** Text passage follows **
It should be pointed out that the adaptive phenotype caused by substitutions S2197A, S2201A, S2204A, and S2207A was also observed in the context of a nonadapted wild-type luciferase replicon that carried only the HCV IRES for translation of the luciferase gene, although replication efficiencies were significantly lower than those of the replicons carrying the PV IRES and adaptive mutations in NS3 (not shown). This observation excluded the possibility that the presence of these mutations and the PV IRES affected NS5A hyperphosphorylation and RNA replication.

To study the effect of these mutations on hyperphosphorylation of NS5A, NS3 to -5B polyprotein fragments carrying defined NS5A mutation(s) were expressed with the vaccinia virus/T7 hybrid system in Huh-7 cells. Two hours after infection with the modified vaccinia virus Ankara carrying a copy of the bacteriophage T7 RNA polymerase gene, cells were transfected with pTM-derived constructs (4) by using the Effectene transfection reagent according to the instructions of the manufacturer (QIAGEN, Hildesheim, Germany). The pTM vector contains the promoter for T7 RNA polymerase and the EMCV IRES that allows efficient translation of the downstream HCV coding region. To analyze the phosphorylation status of NS5A, cells were incubated for 6 h in phosphate-free medium supplemented with 100 µCi of [³²P]orthophosphate (Amersham Pharmacia Biotech, Freiburg, Germany). NS5A was isolated by immunoprecipitation with a monospecific antiserum and analyzed after SDS-PAGE (10% polyacrylamide) and autoradiography. As shown in Fig. 1C, the alanine substitutions affecting residues S2201, S2204, and S2207, which enhance RNA replication most efficiently, led to a significant decrease of NS5A hyperphosphorylation, which was not the case for the moderately adaptive mutation S2202A. This result indicates that alanine substitutions for those serine residues in cluster 1 that strongly increase RNA replication (more than fivefold as compared to the parental replicon) correlate with a significant reduction of NS5A hyperphosphorylation. Moreover, the data suggest that serine residue 2207 is also involved in hyperphosphorylation as well as cell culture adaptation.
** End of Text passage **
** Data for review follows **
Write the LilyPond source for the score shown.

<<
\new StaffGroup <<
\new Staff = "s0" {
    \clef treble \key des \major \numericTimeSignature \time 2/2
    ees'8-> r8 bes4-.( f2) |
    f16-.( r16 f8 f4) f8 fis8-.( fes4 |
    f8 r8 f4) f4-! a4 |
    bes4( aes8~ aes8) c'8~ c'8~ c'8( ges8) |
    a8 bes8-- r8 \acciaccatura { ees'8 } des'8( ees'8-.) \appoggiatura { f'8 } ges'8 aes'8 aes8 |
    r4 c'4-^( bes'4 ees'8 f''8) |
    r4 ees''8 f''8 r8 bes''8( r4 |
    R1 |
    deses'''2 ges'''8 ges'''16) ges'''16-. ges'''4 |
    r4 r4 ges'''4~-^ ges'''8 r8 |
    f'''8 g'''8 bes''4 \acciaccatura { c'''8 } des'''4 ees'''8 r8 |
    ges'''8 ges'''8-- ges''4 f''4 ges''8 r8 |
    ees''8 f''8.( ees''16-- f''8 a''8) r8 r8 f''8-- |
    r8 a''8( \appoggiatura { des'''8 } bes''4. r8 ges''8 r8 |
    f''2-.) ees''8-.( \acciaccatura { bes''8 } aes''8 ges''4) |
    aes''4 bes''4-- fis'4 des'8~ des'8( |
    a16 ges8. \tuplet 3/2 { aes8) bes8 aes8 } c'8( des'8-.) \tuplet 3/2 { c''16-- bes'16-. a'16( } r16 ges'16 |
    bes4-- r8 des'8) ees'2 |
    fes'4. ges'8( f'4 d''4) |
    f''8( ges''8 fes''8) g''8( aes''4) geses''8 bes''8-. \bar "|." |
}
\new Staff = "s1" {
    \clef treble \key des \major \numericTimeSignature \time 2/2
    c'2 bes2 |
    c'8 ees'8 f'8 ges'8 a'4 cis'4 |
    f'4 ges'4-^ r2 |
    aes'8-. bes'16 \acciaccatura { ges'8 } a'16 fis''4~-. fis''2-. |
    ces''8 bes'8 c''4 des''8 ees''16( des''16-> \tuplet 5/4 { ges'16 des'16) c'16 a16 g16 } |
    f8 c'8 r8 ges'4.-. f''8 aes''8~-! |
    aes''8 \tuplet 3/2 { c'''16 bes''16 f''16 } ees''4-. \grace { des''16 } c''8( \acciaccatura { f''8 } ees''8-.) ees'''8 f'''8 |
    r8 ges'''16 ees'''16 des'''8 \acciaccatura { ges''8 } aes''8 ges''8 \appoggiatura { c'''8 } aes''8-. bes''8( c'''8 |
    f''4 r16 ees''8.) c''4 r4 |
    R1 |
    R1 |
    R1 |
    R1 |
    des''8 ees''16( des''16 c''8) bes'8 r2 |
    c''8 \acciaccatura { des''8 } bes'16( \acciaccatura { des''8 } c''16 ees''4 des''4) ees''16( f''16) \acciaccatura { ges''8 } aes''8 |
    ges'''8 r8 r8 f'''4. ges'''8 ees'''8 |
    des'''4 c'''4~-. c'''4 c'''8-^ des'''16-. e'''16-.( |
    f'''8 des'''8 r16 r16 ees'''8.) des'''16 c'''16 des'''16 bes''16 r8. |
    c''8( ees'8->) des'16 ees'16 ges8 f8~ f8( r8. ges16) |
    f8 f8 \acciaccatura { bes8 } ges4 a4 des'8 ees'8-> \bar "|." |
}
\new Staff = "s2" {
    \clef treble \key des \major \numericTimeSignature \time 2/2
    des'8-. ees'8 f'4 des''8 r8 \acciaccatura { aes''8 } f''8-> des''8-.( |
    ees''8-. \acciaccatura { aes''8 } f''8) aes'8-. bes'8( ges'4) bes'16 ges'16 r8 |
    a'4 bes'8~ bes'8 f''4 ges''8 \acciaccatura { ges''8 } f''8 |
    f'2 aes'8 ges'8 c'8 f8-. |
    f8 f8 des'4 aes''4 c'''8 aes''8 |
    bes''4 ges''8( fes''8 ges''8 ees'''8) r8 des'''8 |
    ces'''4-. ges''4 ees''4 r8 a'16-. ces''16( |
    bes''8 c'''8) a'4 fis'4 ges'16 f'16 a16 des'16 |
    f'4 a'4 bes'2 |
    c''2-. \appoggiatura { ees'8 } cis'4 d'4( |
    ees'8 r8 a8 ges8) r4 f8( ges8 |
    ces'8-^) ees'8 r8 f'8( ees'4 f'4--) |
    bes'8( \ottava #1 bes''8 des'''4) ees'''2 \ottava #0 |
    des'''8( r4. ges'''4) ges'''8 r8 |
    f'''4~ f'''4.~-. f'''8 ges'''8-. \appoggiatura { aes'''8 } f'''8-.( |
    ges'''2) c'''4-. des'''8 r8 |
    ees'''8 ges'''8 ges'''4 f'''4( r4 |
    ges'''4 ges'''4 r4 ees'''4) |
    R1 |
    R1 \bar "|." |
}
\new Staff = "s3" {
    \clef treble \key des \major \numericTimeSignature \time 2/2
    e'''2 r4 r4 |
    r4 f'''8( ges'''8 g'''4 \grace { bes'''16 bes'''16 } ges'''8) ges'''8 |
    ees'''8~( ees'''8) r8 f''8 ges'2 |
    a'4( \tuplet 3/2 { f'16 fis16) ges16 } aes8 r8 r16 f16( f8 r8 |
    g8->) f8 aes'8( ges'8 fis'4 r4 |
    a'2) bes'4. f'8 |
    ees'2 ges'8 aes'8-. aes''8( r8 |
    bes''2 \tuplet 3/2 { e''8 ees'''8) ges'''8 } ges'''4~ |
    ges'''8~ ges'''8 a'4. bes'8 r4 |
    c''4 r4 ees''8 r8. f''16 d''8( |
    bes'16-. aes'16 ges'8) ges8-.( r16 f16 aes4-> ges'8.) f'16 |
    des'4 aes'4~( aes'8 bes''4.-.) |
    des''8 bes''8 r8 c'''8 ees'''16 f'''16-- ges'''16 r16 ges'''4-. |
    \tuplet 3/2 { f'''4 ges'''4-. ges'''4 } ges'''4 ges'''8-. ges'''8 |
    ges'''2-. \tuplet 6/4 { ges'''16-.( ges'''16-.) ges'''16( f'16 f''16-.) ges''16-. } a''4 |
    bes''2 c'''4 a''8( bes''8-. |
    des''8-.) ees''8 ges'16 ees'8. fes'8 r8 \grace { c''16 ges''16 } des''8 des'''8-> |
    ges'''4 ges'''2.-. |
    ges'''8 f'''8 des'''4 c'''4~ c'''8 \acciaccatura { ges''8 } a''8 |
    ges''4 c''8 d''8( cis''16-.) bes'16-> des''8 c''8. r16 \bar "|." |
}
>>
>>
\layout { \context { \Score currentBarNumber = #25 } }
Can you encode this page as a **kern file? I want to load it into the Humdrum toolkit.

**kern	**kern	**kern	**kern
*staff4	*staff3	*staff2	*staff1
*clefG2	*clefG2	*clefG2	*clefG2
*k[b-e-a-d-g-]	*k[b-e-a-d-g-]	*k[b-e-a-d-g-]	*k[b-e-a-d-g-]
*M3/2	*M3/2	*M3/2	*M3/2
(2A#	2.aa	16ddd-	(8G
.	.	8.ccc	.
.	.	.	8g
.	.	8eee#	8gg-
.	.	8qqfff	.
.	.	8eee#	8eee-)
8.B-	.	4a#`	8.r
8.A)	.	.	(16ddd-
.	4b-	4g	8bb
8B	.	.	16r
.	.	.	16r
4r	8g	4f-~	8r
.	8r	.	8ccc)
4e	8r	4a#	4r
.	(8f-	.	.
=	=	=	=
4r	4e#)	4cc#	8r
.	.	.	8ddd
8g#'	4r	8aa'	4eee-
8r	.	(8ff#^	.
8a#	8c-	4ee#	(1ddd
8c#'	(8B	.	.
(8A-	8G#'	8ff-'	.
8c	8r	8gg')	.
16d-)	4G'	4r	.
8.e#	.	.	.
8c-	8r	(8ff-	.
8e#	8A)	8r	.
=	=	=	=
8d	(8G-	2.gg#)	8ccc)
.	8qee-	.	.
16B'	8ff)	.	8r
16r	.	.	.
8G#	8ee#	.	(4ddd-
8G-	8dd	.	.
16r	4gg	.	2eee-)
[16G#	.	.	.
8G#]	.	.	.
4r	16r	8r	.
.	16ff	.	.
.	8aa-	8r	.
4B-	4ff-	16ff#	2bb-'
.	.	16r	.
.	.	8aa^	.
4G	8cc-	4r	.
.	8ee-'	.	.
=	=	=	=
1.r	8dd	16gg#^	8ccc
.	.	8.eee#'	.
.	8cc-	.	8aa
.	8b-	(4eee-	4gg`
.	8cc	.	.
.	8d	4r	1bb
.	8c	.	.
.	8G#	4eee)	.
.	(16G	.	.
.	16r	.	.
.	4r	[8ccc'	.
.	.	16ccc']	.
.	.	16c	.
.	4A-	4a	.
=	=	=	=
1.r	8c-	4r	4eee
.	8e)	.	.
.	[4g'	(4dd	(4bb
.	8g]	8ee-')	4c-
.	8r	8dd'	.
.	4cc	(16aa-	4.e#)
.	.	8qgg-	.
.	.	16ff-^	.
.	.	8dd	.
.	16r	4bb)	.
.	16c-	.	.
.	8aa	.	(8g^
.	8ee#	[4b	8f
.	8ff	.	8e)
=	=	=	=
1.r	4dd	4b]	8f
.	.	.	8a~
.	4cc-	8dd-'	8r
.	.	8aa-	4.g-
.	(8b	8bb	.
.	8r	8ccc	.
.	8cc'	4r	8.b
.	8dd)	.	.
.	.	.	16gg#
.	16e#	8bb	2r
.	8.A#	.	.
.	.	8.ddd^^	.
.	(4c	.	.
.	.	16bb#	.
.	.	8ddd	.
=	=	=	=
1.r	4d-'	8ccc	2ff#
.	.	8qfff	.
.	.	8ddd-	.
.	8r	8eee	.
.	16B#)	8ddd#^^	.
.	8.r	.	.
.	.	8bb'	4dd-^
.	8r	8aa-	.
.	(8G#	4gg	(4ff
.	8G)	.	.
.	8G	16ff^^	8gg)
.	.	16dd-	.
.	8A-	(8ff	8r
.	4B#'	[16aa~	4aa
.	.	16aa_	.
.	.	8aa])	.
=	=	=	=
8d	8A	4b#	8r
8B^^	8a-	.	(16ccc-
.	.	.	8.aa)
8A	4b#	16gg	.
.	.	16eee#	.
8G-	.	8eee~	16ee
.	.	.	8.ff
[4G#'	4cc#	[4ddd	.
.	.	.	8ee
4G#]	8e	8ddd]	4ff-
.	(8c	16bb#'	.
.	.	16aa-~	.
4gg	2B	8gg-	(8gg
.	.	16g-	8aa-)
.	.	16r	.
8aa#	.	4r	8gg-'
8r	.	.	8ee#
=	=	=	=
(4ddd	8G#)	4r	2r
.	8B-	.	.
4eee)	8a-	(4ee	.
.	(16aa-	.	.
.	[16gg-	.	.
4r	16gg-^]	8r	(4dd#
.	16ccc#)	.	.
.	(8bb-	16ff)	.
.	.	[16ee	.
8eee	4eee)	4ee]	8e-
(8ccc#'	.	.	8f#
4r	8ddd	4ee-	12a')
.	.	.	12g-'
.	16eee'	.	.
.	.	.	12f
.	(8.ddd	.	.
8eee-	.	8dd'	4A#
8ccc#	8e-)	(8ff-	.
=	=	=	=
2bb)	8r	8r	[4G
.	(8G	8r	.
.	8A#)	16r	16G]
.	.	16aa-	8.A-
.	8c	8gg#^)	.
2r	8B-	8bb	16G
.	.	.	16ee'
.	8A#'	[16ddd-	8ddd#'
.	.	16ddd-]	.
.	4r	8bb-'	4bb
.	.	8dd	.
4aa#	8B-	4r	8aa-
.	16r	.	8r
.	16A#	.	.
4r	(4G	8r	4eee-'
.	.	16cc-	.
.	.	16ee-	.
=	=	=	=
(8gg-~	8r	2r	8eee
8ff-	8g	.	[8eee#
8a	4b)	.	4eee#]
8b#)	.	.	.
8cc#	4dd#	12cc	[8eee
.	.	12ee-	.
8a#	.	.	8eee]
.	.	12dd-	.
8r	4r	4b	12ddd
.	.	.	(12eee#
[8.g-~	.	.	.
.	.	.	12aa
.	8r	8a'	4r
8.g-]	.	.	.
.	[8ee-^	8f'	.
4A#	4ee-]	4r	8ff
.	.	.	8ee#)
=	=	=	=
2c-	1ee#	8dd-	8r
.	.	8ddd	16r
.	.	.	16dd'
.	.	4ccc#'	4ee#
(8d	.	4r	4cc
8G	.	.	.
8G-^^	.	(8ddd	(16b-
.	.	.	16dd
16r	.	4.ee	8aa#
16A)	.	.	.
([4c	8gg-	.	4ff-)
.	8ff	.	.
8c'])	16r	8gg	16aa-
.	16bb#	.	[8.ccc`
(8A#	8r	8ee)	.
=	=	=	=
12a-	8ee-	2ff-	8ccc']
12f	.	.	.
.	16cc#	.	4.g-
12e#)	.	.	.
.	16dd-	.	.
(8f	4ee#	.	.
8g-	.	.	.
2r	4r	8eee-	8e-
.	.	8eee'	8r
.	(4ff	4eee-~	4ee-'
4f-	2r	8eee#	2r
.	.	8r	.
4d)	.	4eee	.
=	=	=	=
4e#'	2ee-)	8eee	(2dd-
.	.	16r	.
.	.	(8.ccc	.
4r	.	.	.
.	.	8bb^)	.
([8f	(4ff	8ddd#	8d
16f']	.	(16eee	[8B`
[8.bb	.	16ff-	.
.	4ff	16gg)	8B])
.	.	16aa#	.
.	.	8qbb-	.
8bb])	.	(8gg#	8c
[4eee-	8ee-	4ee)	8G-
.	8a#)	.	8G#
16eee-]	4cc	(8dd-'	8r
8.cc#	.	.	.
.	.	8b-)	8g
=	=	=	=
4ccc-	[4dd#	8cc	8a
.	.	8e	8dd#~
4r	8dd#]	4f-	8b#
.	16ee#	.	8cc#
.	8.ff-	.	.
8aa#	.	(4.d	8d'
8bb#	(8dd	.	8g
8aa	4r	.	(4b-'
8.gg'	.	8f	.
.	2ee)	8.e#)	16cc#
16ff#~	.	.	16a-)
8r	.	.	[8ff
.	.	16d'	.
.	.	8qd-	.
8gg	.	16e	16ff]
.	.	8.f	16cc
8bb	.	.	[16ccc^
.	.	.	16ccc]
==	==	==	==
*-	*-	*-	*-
** End of Data for review **
-- Tasks to carry out --
a) In the passage on NS5A hyperphosphorylation, which reagent was used to transfect the cells with the pTM-derived constructs?
b) Continue the passage on NS5A hyperphosphorylation from the point where it stops.
The entries have no connection to the text.

-- Task responses --
a) The Effectene transfection reagent from QIAGEN was used.

b)
Most glutamic acid substitutions for serine residues in cluster 1 of NS5A do not confer cell culture adaptation and have a minor impact on hyperphosphorylation. To evaluate the effect of constitutive phosphorylation at specific sites on RNA replication and NS5A hyper-phosphorylation, we replaced highly conserved serine residues in cluster 1 by glutamic acid residues that mimic the presence of a phosphoserine. As shown in the right panel of Fig. 1C, save for one, the glutamic acid substitutions did not lead to increases of RNA replication. The exception was the S2201E mutant that replicated as efficiently as the replicons carrying the most adaptive alanine substitutions (S2204A and S2207A). This result suggests that phosphorylation at this position does not interfere with an enhanced RNA replication. We therefore speculate that serine residue 2201 of wild-type NS5A is not phosphorylated, because an otherwise wild-type replicon should replicate to much higher levels. Moreover, the presence of a negative charge rather than the presence of a phospho group at position 2201 may be sufficient for the enhancement of RNA replication.

In the case of the other serine residues involved in cell culture adaptation (S2197, S2202, S2204, and S2207) mimicking of a phosphoserine and therefore generation of a constitutive phosphorylation at these positions by the glutamic acid substitutions led to replication levels comparable to wild type, arguing that phosphorylation at these sides may limit replication efficiency.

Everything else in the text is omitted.